Papa Francesco ne ha parlato nell'udienza ai membri del Centro Studi "Rosario Livatino", in occasione del convegno nazionale sul tema "Magistratura in crisi. Percorsi per ritrovare la giustizia", dopo aver sottolineato che il magistrato ucciso dalla mafia a 38 anni, il 21 settembre 1990 - "per il quale si è concluso positivamente il processo diocesano di beatificazione - continua ad essere un esempio, anzitutto per coloro che svolgono l'impegnativo e complicato lavoro di giudice".
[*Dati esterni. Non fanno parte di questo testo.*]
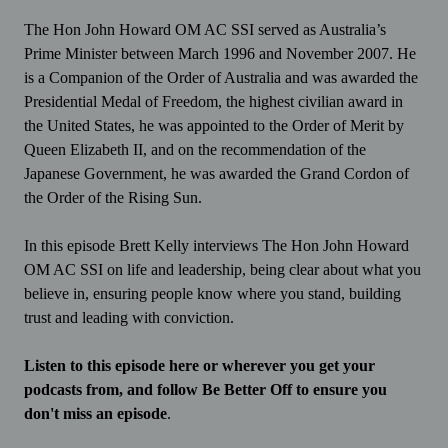
The Hon John Howard OM AC SSI served as Australia’s
Prime Minister between March 1996 and November 2007. He
is a Companion of the Order of Australia and was awarded the
Presidential Medal of Freedom, the highest civilian award in
the United States, he was appointed to the Order of Merit by
Queen Elizabeth II, and on the recommendation of the
Japanese Government, he was awarded the Grand Cordon of
the Order of the Rising Sun.
In this episode Brett Kelly interviews The Hon John Howard
OM AC SSI on life and leadership, being clear about what you
believe in, ensuring people know where you stand, building
trust and leading with conviction.
Listen to this episode here or wherever you get your
podcasts from, and follow Be Better Off to ensure you
don't miss an episode
.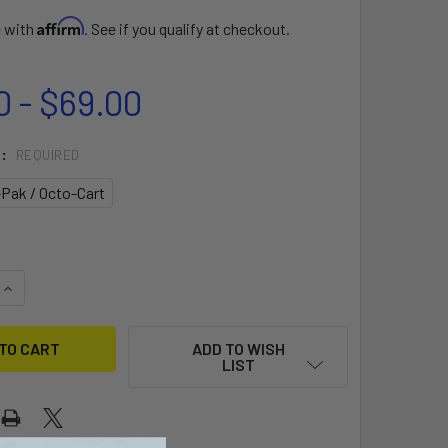
Affirm
e with
. See if you qualify at checkout.
0 - $69.00
T:
REQUIRED
-Pak / Octo-Cart
QUANTITY OF CART PULLING CONNECTOR
INCREASE QUANTITY OF CART PULLING CONNECTOR
ADD TO WISH
LIST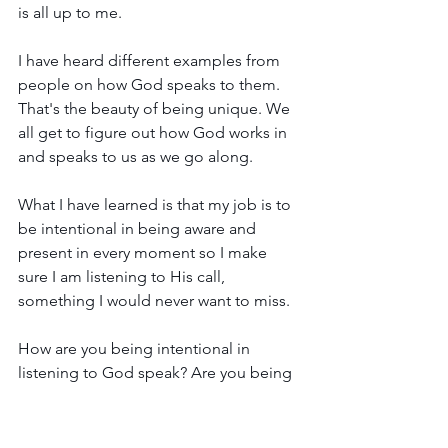
is all up to me.
I have heard different examples from 
people on how God speaks to them. 
That's the beauty of being unique. We 
all get to figure out how God works in 
and speaks to us as we go along. 
What I have learned is that my job is to 
be intentional in being aware and 
present in every moment so I make 
sure I am listening to His call, 
something I would never want to miss.
How are you being intentional in 
listening to God speak? Are you being 
uniquely you?
With love and joy,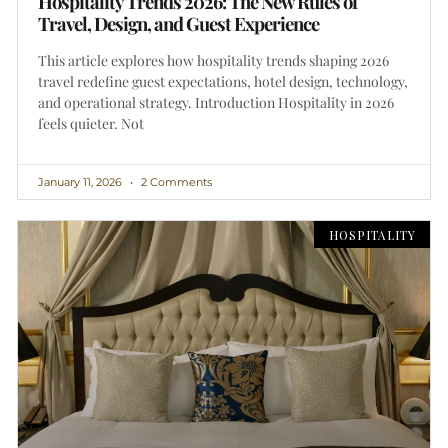
Hospitality Trends 2026: The New Rules of
Travel, Design, and Guest Experience
This article explores how hospitality trends shaping 2026
travel redefine guest expectations, hotel design, technology,
and operational strategy. Introduction Hospitality in 2026
feels quieter. Not
January 11, 2026
2 Comments
HOSPITALITY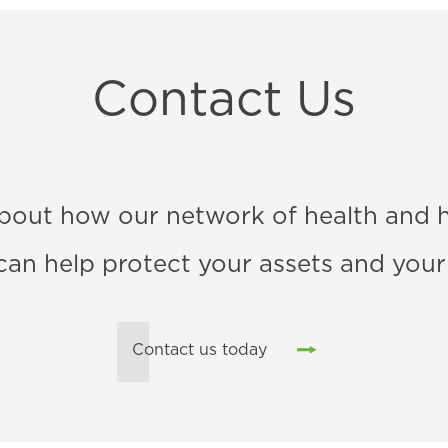
Contact Us
bout how our network of health and 
 can help protect your assets and your
Contact us today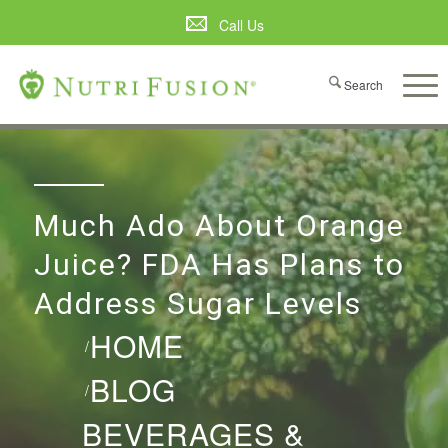
Call Us
Much Ado About Orange
Juice? FDA Has Plans to
Address Sugar Levels
HOME
/
BLOG
/
BEVERAGES &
Livatino, ha proseguito il Pontefice, " è un esempio non soltanto per i magistrati, ma per tutti coloro che operano nel campo del diritto: per la coerenza tra la sua fede e il suo impegno di lavoro, e per l'attualità delle sue riflessioni". "In una conferenza - ha ricordato -, riferendosi alla questione dell'eutanasia, e riprendendo le preoccupazioni che un parlamentare laico del tempo aveva per l'introduzione di un presunto diritto all'eutanasia, egli faceva questa osservazione: 'Se l'opposizione del credente a questa legge si fonda sulla convinzione che la vita umana [...] è dono divino che all'uomo non è lecito soffocare o interrompere, altrettanto motivata è l'opposizione del non credente che si fonda sulla convinzione che la vita sia tutelata dal diritto naturale, che nessun diritto positivo può violare o contraddire, dal momento che essa appartiene alla sfera dei beni 'indisponibili', che né i singoli né la collettività possono aggredire' (Canicattì, 30 aprile 1986, in Fede e diritto, a cura della Postulazione)". E secondo Francesco, "queste considerazioni sembrano distanti dalle sentenze" odierne sul tema.